At the end of the QPRT term, the ownership of the home passes automatically to the remainder beneficiaries of the QPRT, typically to the children of the grantor or a continuing trust for their benefit. Also at the end of the term, the grantor may agree to rent the property from the new owners at fair market value and continue to live in the home. While at first glance payment of rent to live in your own home may seem undesirable, the rental payments allow the grantor to pass additional wealth to his or her children in a gift-tax-free manner. If the residence continues in a trust for the grantor's children, and the continuation trust is a "grantor trust" as to the grantor, the rental payments will be both income-tax free and gift-tax free.

The Gamble: Will The Grantor Outlive The QPRT Term?

The estate and gift taxes saved in such a transaction are the result of a gamble that the grantor enters into when creating the QPRT-the gamble that he will survive the selected QPRT term. How long should the grantor retain the use of the property? A longer term will result in a smaller taxable gift, but with a longer term comes greater risk. If the grantor dies before the end of the QPRT term, the residence reverts back to the grantor's estate and the full fair market value of the home at the time of his death will go into his taxable estate. In such event, the purpose of the trust is defeated and the estate tax result would be the same as if the grantor had never done the planning in the first place. The grantor would be in virtually the same position as if no planning had been undertaken, except that he would be burdened with relatively modest legal costs to set up and administer the QPRT and he would also have to consider the opportunity cost of not having pursued another estate planning technique. These risks and costs, however, can be ameliorated with a life insurance program designed to complement the QPRT.

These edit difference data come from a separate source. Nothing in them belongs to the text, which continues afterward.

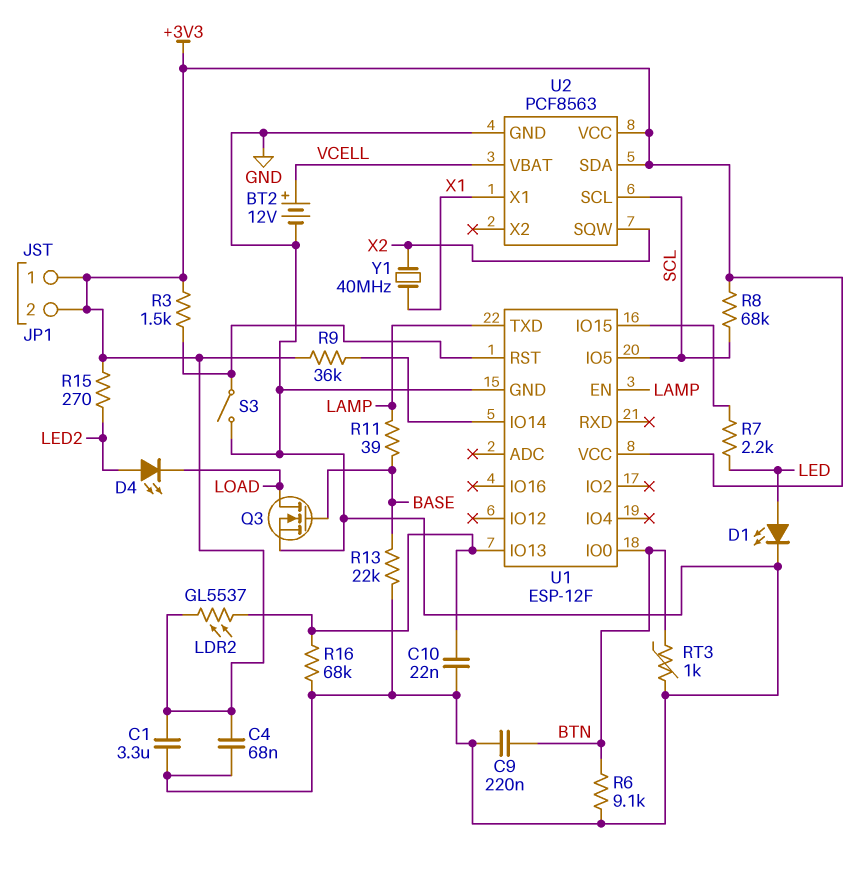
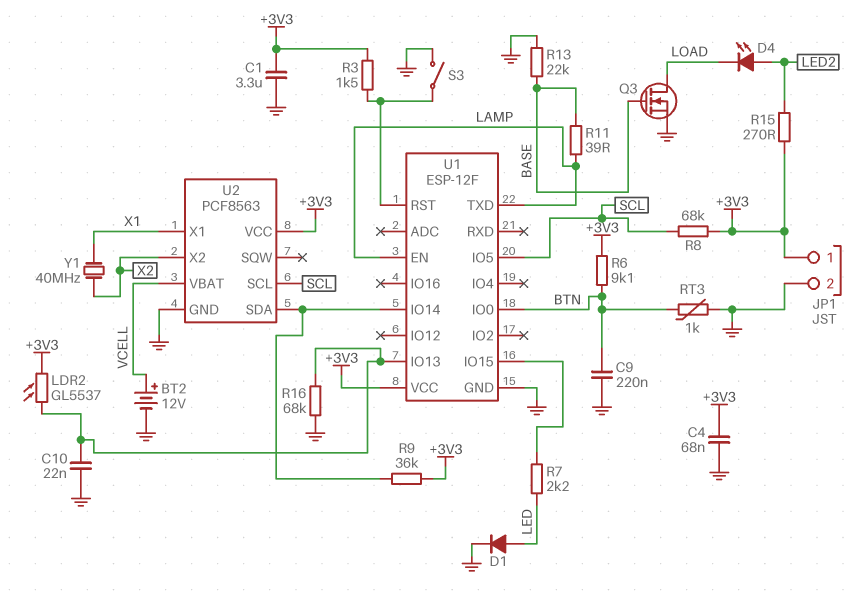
D1: LED (A LED, K GND) -> diode (A LED, K GND)
JP1 pin 2: +3V3 -> GND
R6: 9.1k (BTN, GND) -> 9.1k (+3V3, BTN)
U2 pin SDA: +3V3 -> U1/IO14
U2 pin SQW: X2 -> none
U2 pin X2: none -> X2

On the other hand, if the grantor outlives the QPRT term, the property will not be included in the grantor's estate, and therefore will pass to the grantor's children or trusts for their benefit without further gift or estate taxes. In this case, the only cost of moving this sizable asset out of the grantor's estate would be to use up the grantor's lifetime gift-tax exemption, which is currently set at $1 million, or, if the gift exceeds this amount, the payment of the resulting gift tax.